Alp Bio helps make these risks visible much earlier. We combine AI models with laboratory-grown immune tissue called organoids, which are small clusters of cells that mimic some of the functions of real human tissues. Our organoids are created from donated tonsil tissue that would otherwise be discarded after routine medical procedures. Because tonsils contain large numbers of immune cells and play an important role in the body’s immune defenses, they provide a valuable model for studying immune responses. By exposing these organoids to potential drug candidates, we can observe how human immune cells react and help pharmaceutical companies identify immunogenicity risks before drugs reach clinical testing.
Kertai: What types of data does your platform use?
Vahlensieck: To study how the immune system responds to new biologic drugs, medicines made from living cells rather than traditional chemical compounds, we expose the organoids to DNA sequences that contain the biological instructions for producing the drug being tested. The organoid cells then manufacture the drug themselves, allowing us to observe how the immune system responds as if it were encountering it for the first time.
If the immune system recognizes the drug as foreign, we see measurable changes in different immune-cell populations. We track these changes using a laboratory technique called flow cytometry, which counts and classifies different types of cells. This provides numerical measurements showing how immune-cell populations change over time.
We combine these measurements with publicly available information from previously tested drugs, including clinical outcomes such as whether patients developed immune reactions. By comparing our laboratory results with known real-world outcomes, we build datasets that help predict how new biologic-drug candidates may behave.
Kertai: How do your AI models analyze immunology data?
Vahlensieck: Our AI models combine three main sources of information: clinical outcomes from previously tested drugs, publicly available information about drug sequences, and data generated from our tonsil-organoid experiments. Together, these datasets allow the model to learn patterns associated with immune responses.
The models analyze how specific changes in immune-cell populations relate to known clinical outcomes. Over time, it learns which biological patterns are associated with higher or lower immunogenicity risk and applies those insights to new drug candidates. This allows us to estimate the likelihood that a biologic will trigger an unwanted immune response before it reaches clinical trials.
Kertai: What makes your approach different from traditional immunogenicity assessments?

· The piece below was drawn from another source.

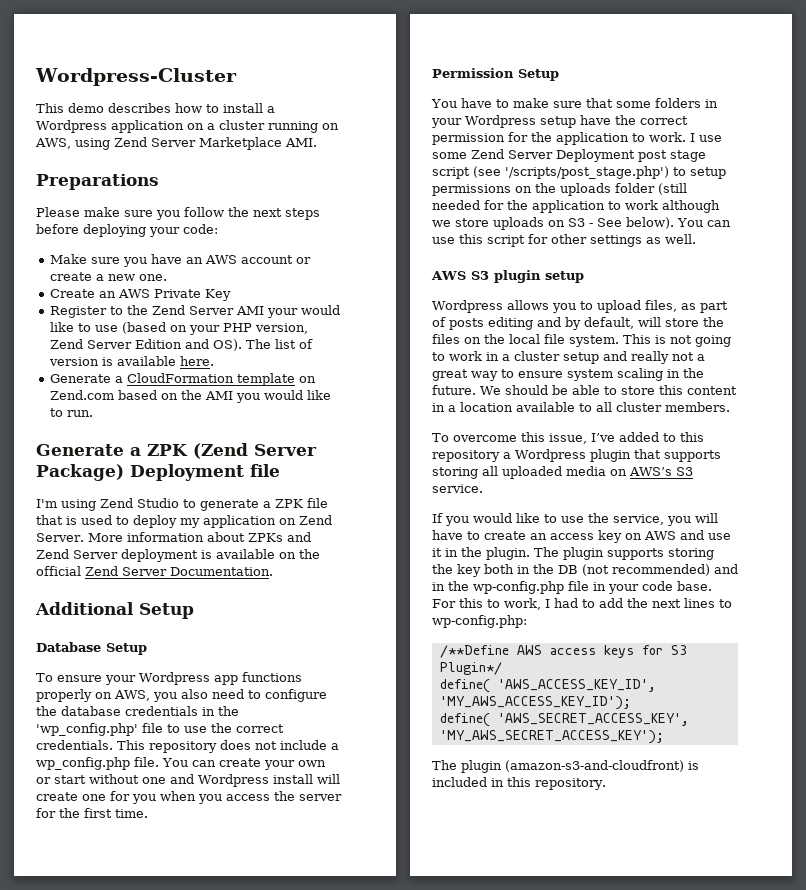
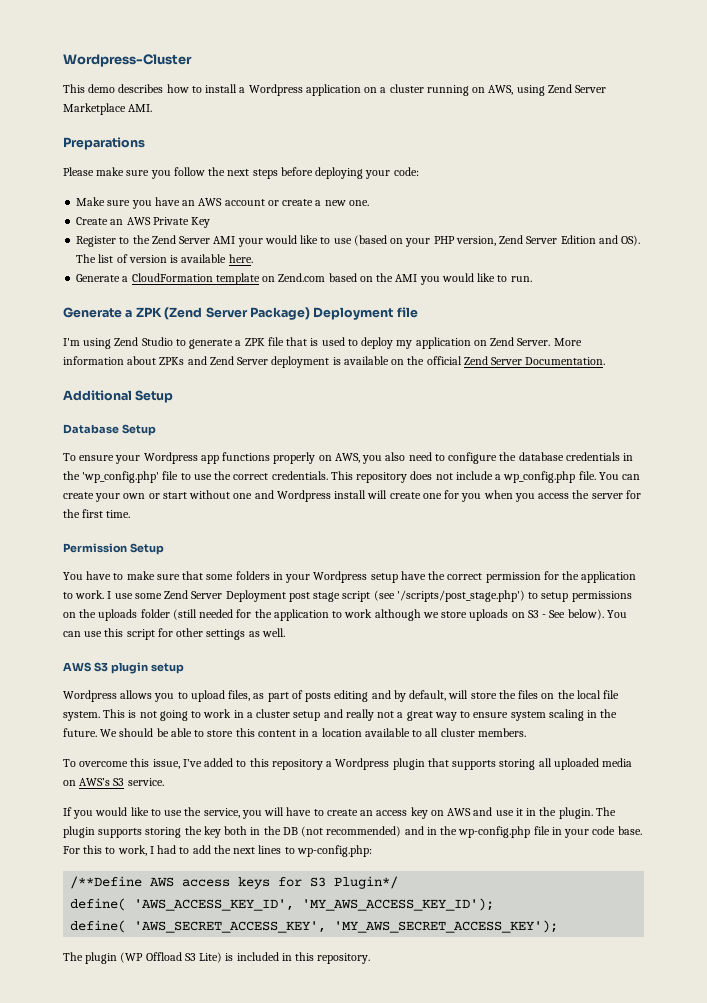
[505,760,684,772] (amazon-s3-and-cloudfront) -> [120,952,223,963] (WP Offload S3 Lite)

Vahlensieck: Most existing approaches focus primarily on one part of the immune system: T cells, a type of white blood cell that helps coordinate immune responses. While T cells are important, another group of immune cells called B cells produces antibodies that often play a major role in immunogenicity. Because B cells respond to complex three-dimensional structures, traditional prediction methods often struggle to capture their behavior accurately.
Our approach provides a more complete view because the tonsil organoids contain many of the immune-cell types involved in a real immune response, including both T cells and B cells. Instead of relying solely on computational predictions, we can directly observe how immune cells behave in a controlled biological system. This produces more consistent and standardized data than many clinical datasets, which often vary because researchers use different methods across studies.
Kertai: What is your long-term vision for Alp Bio?
Vahlensieck: We want to help accelerate the shift toward AI-driven drug design. Today, researchers can use AI systems to generate new biologic-drug candidates on a computer, but they still lack reliable ways to predict whether those candidates will trigger immune reactions. By providing accurate and scalable immunogenicity prediction, we can help researchers identify the most promising candidates earlier and move them into testing with greater confidence. Ultimately, our goal is to reduce drug-development risk, speed the delivery of new therapies, and help unlock the full potential of AI-designed medicines.